At a rate of 80 percent, diabetes is the leading cause of kidney disease, stated Mark Davis, NKF regional program director. High blood pressure is the second leading cause. Other causes are autoimmune diseases, genetic diseases, nephritic syndrome and urinary tract problems.

“The main focus is people need to watch their salt intake and not overload on sodium,” Davis said.

Another factor in kidney failure is obesity.

“Obesity increases the risk of developing major risk factors of chronic kidney disease,” Davis said. “Like diabetes and high-blood pressure, it has a direct impact on the development of CKD and end stage renal disease. The good news is that obesity, as well as CKD, is largely preventable.”

Janice Gammons, a dialysis nurse with U.S. Liberty Center in Wylie, said there are a lot of myths About what the kidneys actually do.

“They filter waste products,” Gammons said.

In order to help patients and those suffering from end stage renal disease, the NKF is sponsoring a Kidney Walk on Saturday at 8 a.m. at the Levitt Pavilion, located at 100 W. Abram St. in Arlington. For more information and registration, visit http://www.kidney.org.

DALLAS

The 26th annual Kidd’s Kids trip to Walt Disney World is scheduled for Nov. 16-20 for many families whose children suffer from debilitating illnesses and physical challenges.

The five-day trip is a rare opportunity for Kidd’s Kids and their families to escape hospitals and treatment centers and share laughter, fun and all the excitement of the magical environment that a Walt Disney World getaway can offer.

“This trip is a blessing to everyone involved, from the kids and their families to all of us who are blessed to join them,” said Caroline Kraddick, Kidd’s daughter and CEO and Chief Happiness Officer of Kidd’s Kids. “We can’t wait to start receiving applications this year so we can begin the process of inviting dozens of beautiful kids to join us on our annual trip to the magical world of Disney.”

Children selected for the trip are between the ages of 5 and 12 years old, suffer from a life-altering or life-threatening medical condition, demonstrate a financial need and reside in one of the areas in which the nationally syndicated Kidd Kraddick Morning Show airs.

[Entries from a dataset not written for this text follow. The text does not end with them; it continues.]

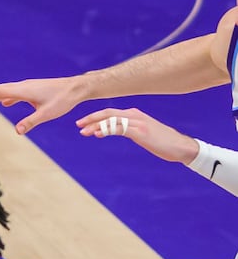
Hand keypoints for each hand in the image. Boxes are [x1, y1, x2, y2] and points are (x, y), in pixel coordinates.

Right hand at [0, 76, 82, 134]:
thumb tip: (17, 131)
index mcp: (25, 91)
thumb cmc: (63, 100)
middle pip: (1, 89)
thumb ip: (31, 122)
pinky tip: (6, 103)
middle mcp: (25, 86)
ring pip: (8, 90)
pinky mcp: (34, 89)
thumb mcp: (46, 114)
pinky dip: (7, 97)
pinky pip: (16, 93)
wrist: (77, 88)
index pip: (0, 92)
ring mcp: (29, 87)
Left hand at [76, 108, 198, 162]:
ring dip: (96, 125)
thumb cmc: (162, 141)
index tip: (82, 123)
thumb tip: (114, 130)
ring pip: (112, 120)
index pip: (110, 112)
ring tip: (83, 132)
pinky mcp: (141, 132)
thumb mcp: (141, 133)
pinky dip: (107, 130)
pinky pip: (120, 128)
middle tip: (77, 124)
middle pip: (108, 113)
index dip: (95, 117)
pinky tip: (97, 134)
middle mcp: (135, 115)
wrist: (181, 147)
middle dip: (91, 118)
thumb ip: (128, 129)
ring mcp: (138, 122)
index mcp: (134, 115)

Kraddick will once again lead this year’s trip, along with the cast of The Kidd Kraddick Morning Show.

The Kraddick Foundation covers all expenses and coordinates the entire experience, which includes airfare, hotel, park passes, meals, transportation, spending money, a special Disney character breakfast, two live broadcasts of the show, gifts and mementos from the trip. Most of the funding comes from donations made by listeners of The Kidd Kraddick Morning Show, corporate partners and various fundraising events.